PCA gives more emphasis to variables with high variance. Therefore, if the dimensions are not scaled, we will get inconsistent results. For example, the value for one variable might lie in the range 50-100 and the other one 5-10. In this case, PCA will give more weight to the first variable.
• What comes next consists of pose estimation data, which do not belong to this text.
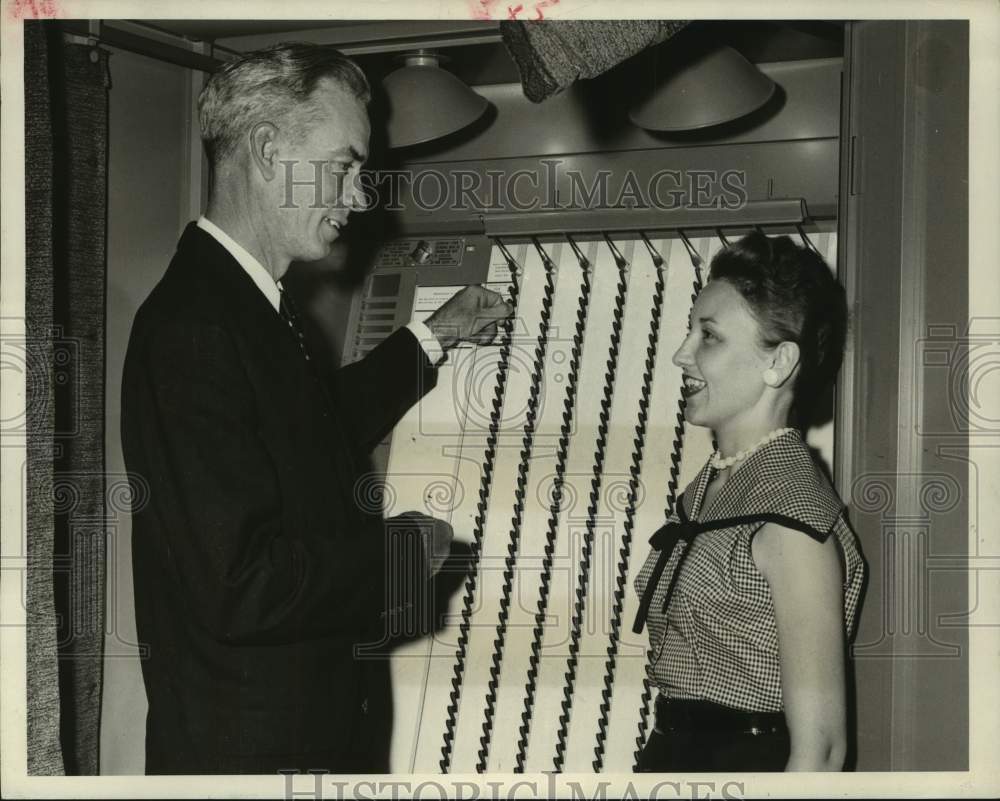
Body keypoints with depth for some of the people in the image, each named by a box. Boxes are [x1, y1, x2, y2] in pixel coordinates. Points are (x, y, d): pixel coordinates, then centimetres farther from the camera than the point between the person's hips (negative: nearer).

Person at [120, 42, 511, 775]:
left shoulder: (253, 303, 7)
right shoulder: (192, 326, -23)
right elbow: (238, 585, -29)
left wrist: (431, 339, 24)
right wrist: (404, 548, -16)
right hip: (247, 745, -9)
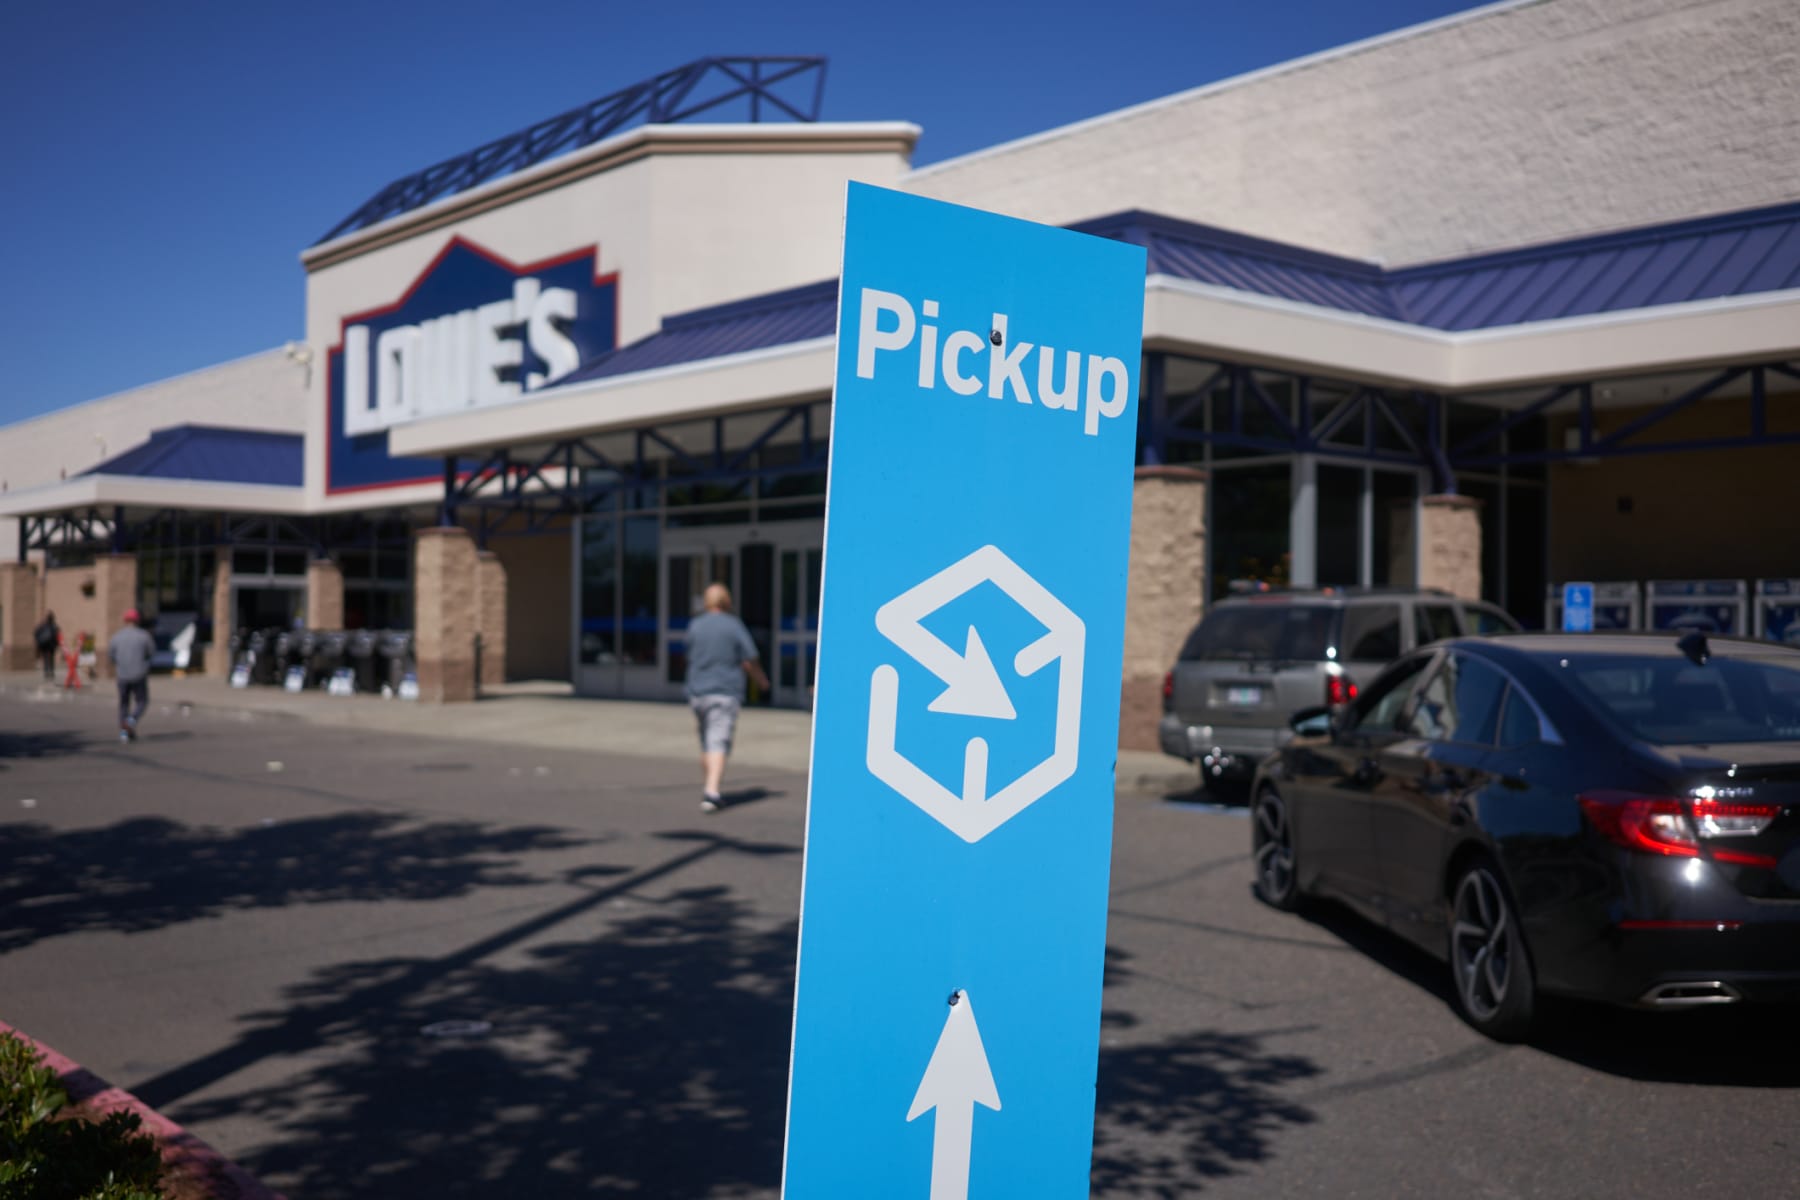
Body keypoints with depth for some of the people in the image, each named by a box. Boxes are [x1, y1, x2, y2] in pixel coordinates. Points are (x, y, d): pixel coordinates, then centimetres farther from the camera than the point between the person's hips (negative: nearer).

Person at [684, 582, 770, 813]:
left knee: (706, 744, 18)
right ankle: (712, 791, -24)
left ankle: (706, 790, 24)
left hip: (697, 691, 4)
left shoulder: (694, 626, 5)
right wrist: (762, 681, 12)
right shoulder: (734, 625, -5)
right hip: (726, 691, -4)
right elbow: (750, 660, -5)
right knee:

Such issues can be resolved by standardizing the dataset before applying PCA.

In [35]:
# scaling data to have a mean of 0 and standard deviation of 1
from sklearn.preprocessing import StandardScaler
data_standardized = StandardScaler().fit_transform(data)
data_standardized

In [36]:
# covariance matrix to determine dimensional relationships
covMatrix = np.matmul(data_standardized.T ,data_standardized)
covMatrix

In [37]:
# eigenvalue & eigenvector calculation to determine principal components
from scipy.linalg import eigh
values, vector = eigh(covMatrix,eigvals=(782,783))
vector = vector.T
values

In [38]:
# projecting vector on standardized data
projectedData = np.matmul(vector, data_standardized.T)
projectedData

In [39]:
# preparing stacked data for visualization
reducedData = np.vstack((projectedData, label)).T 
reducedData = pd.DataFrame(reducedData, columns = ['pca_1', 'pca_2', 'label'])
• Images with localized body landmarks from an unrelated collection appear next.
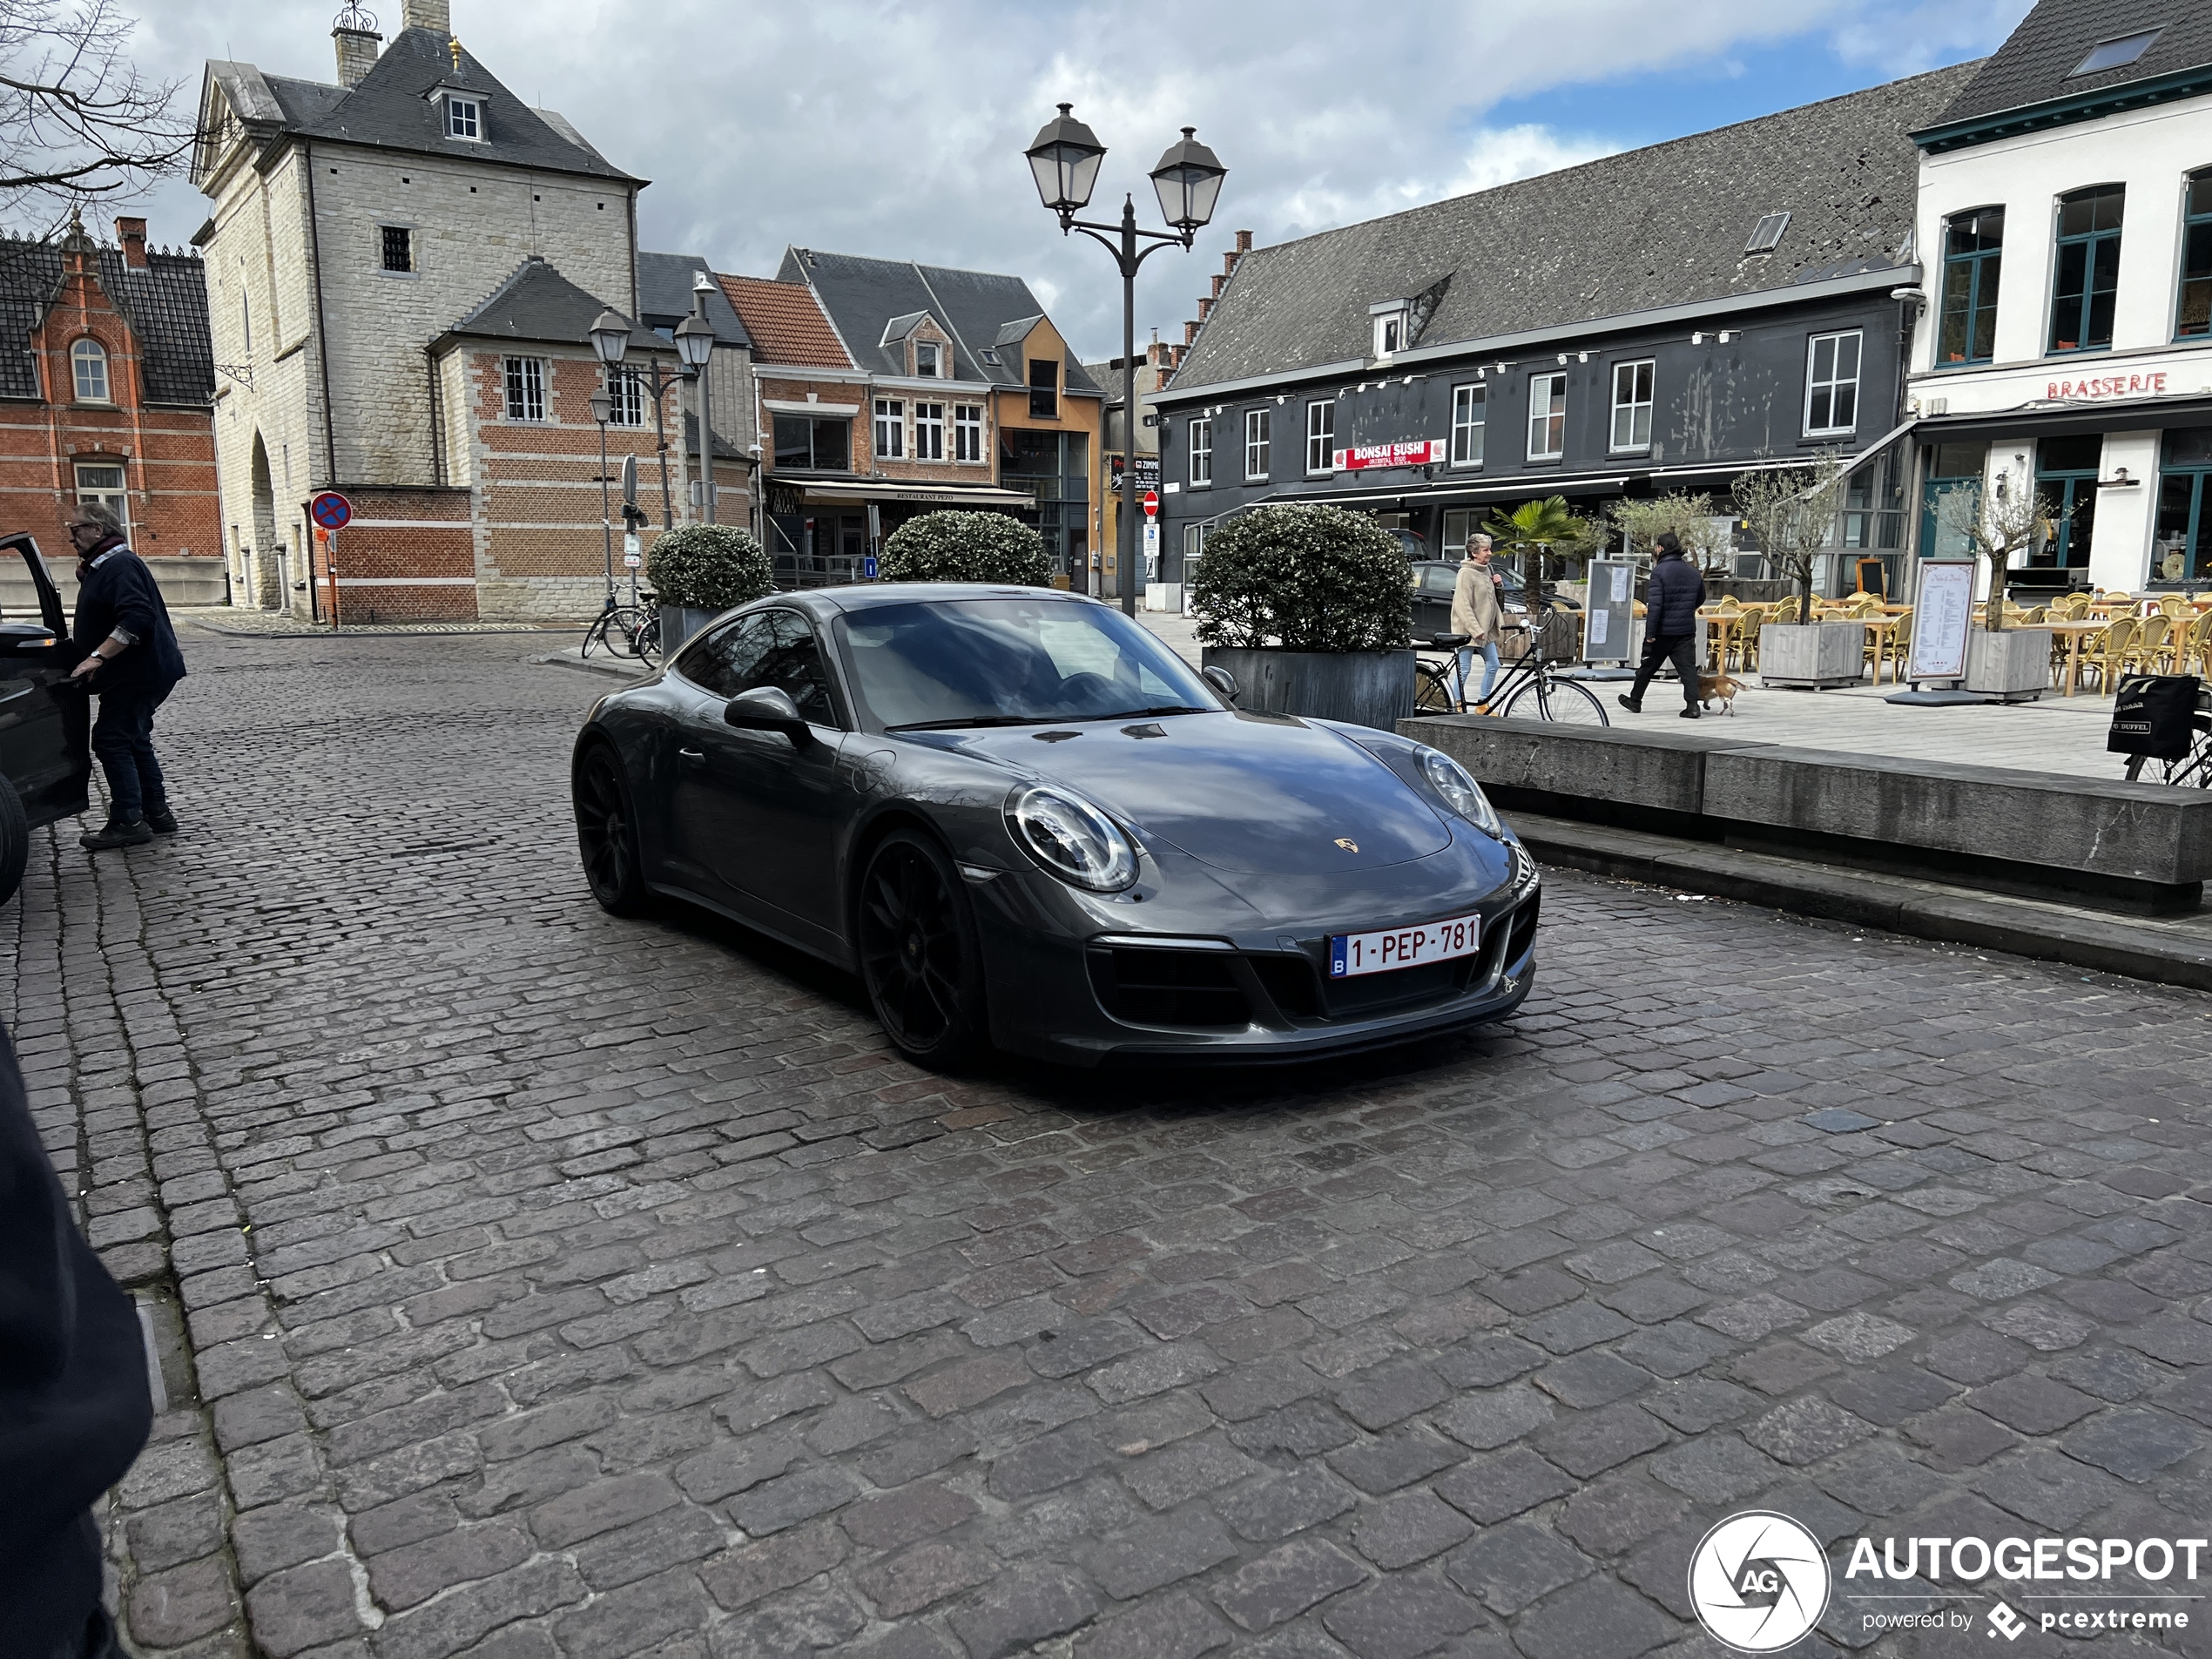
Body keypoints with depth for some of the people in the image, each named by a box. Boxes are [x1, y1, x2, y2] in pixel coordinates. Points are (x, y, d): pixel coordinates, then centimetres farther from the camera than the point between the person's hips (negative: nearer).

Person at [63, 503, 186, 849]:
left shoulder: (119, 565, -17)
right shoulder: (102, 565, 17)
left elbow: (136, 617, -29)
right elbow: (101, 610, 23)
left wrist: (98, 657, -29)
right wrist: (85, 577, 8)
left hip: (139, 674, -11)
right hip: (139, 674, 11)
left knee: (111, 740, -8)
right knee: (133, 740, 16)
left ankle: (128, 822, -5)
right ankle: (156, 813, 22)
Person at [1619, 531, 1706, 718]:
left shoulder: (1660, 571, -13)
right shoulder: (1693, 571, 6)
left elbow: (1655, 604, -18)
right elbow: (1700, 599, 19)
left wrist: (1650, 633, -18)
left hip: (1663, 630, -4)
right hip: (1687, 630, 4)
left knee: (1647, 666, 11)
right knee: (1688, 667, 1)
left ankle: (1635, 701, 24)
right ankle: (1692, 705, -10)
**Visualization using FacetGrid :**

FacetGrid is used for plotting conditional relationships. The basic workflow is to initialize the FacetGrid object with the dataset, and the variables used to structure the grid. Then one or more plotting functions can be applied to each subset by calling FacetGrid.map() or FacetGrid.map_dataframe(), and then the other customizations can also be done.

In [40]:
# data visualization 
sns.FacetGrid(reducedData, hue = 'label', size = 8).map(sns.scatterplot, 'pca_1', 'pca_2').add_legend()

In [41]:
# visualization of what the dataset actually represents
import matplotlib.pyplot as plt

index = 1234 # random index chosen for representation purposes
fig_data = np.array(data.iloc[index]).reshape(28,28) 
plt.imshow(fig_data, interpolation = None, cmap = 'gray') 
plt.show()
print('Digit represented : ', label[index])